Wednesday, April 7, 2010

Rookie Mistakes

I am currently reading Johan Bruyneel's book "We Might As Well Win". Well, I'm not "literally" currently reading the book since I am obviously speaking words into your brain right now, but you know what I mean.

I will save the book review for later, but one of the chapters I just read was about the sayings in cycling that seem so simple and yet are so important, like "eat before you are hungry, drink before you are thirsty"; "stay out of the wind", "only ask a witness for the prosecution a question when you already know his answer", stuff like that. Johan's point is that these things seem simple, but it is hard to remember them in the crush and rush of a bike race.

I should have read that chapter before my weekend at Frozen Flatlands, then I wouldn't have had to make a bunch of rookie mistakes, or as someone said this weekend, "What a Cat 5 boner that was!" Again, not literally.

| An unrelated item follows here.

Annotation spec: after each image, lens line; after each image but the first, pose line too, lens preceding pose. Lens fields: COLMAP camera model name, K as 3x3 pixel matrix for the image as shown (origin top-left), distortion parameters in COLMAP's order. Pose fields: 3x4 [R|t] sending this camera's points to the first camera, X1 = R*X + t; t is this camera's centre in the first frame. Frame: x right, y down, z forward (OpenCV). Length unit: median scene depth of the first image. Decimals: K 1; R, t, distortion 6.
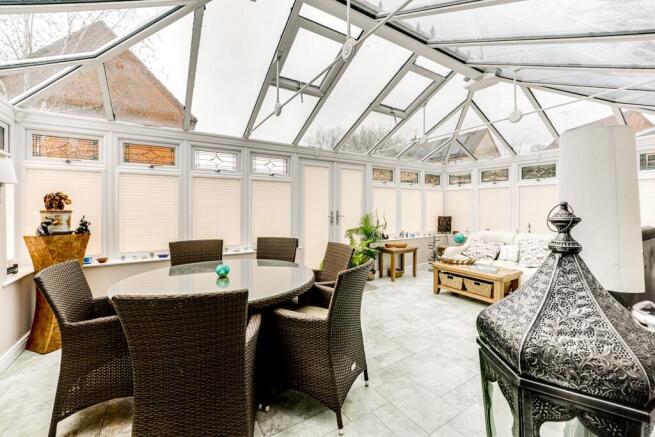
lens RADIAL K [[273.1, 0, 328.8], [0, 273.1, 211.9], [0, 0, 1]] dist [-0.032721, -0.000093]
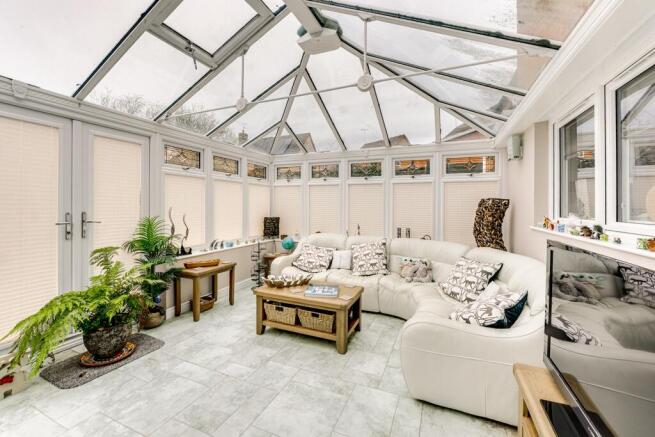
lens RADIAL K [[274.4, 0, 327.7], [0, 274.4, 209.9], [0, 0, 1]] dist [-0.003170, -0.000198]
pose [[0.823837, -0.000829, 0.566826, 0.121373], [-0.000139, 0.999999, 0.001664, -0.009747], [-0.566827, -0.001450, 0.823836, 0.279442]]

Here is my list of stupid things I should not have done to get more benefit out of my racing experience at Frozen Flatlands.

Show up for the time trail AHEAD of my start time. What?, you say. My start time was clearly stated about 18 hours before the race time. I was at the race site at least 90 minutes ahead of my race. I showed up at the start line approximately 2 minutes after my start time. And no, for those who aren't familiar with Pedro Delgado, you don't get a "mulligan" or a new start time. You roll up to the start line, put your foot down so it is not a rolling start, and you ride with your original start time. In other words, when I was one linear foot into the time trial, my time was already at or past 2 minutes. This was stupid.

Spend time with any equipment you are going to race. As previously blogged, I was traveling for most of the week ahead racing. I put tires on my race wheels, a cogset on the rear wheel and wiped down the time trial bike after dinner on Friday. I got on the bike for the first time in over two years on Saturday morning in the 60 minutes before the event. I then remembered what I was going to do to the bike after the last time trial - replace the handlebars that put me in an excruciating position and that have a tendency for the arm supports to unexpectedly give way and rotate on the center post. This was stupid.

Dose your efforts. On the long road race, I was, sadly for me, dropped by the front of the pack on an uphill surge. I knew this might happen, but I was hoping it wouldn't until the Williams Lake hill and I figured it was training no matter what. After getting dropped, I managed to claw my way into the wind and catch up to another rider. The two of us worked together to catch up to a third and then the three of us did the same to catch two more. At that point, we had two groups of three that we could see ahead of us with the remaining lead pack ahead of them. I thought that if we could put together a pack of 11 we might not see the lead group again, but we would get around the course in decent fashion and pick up the second dozen spots in the race. Not great, but nothing to cry about. So what did I do? I took a monster pull to get my group up to the next three on the road just as we turned a corner into the teeth of the wind and a short climb. Instead of moving to the back of the group and latching on . . . I opened a 5' gap, that instantly turned into 10', 20' and then a few seconds . . . and then I was screwed. Instead, I could have taken shorter turns, paid attention to the hills coming up and dosed my efforts. That was stupid.

Show up with a racing jersey. Oh, wait. That wasn't me. That was an unnamed teammate.

So, the Frozen Flatlands wrap-up? First, thanks to the officials and the men and women of the Baddlands Cycling Team. They put on a great event (although could we talk about a later date on the calendar?) and they single-handedly pulled road bike racing through the doldrums so that there is a growing group of people putting on more and more events each year. Second, they say there is no whining in bike racing, so I won't whine. I accept the blame for my own fitness and my own rookie mistakes. Will I look to change a few things next year? Yes. Will I hope for better weather? Yes. Will I try to avoid any stray dogs on the course? Yes. And will I try to avoid making rooking mistakes? Yes, I will try.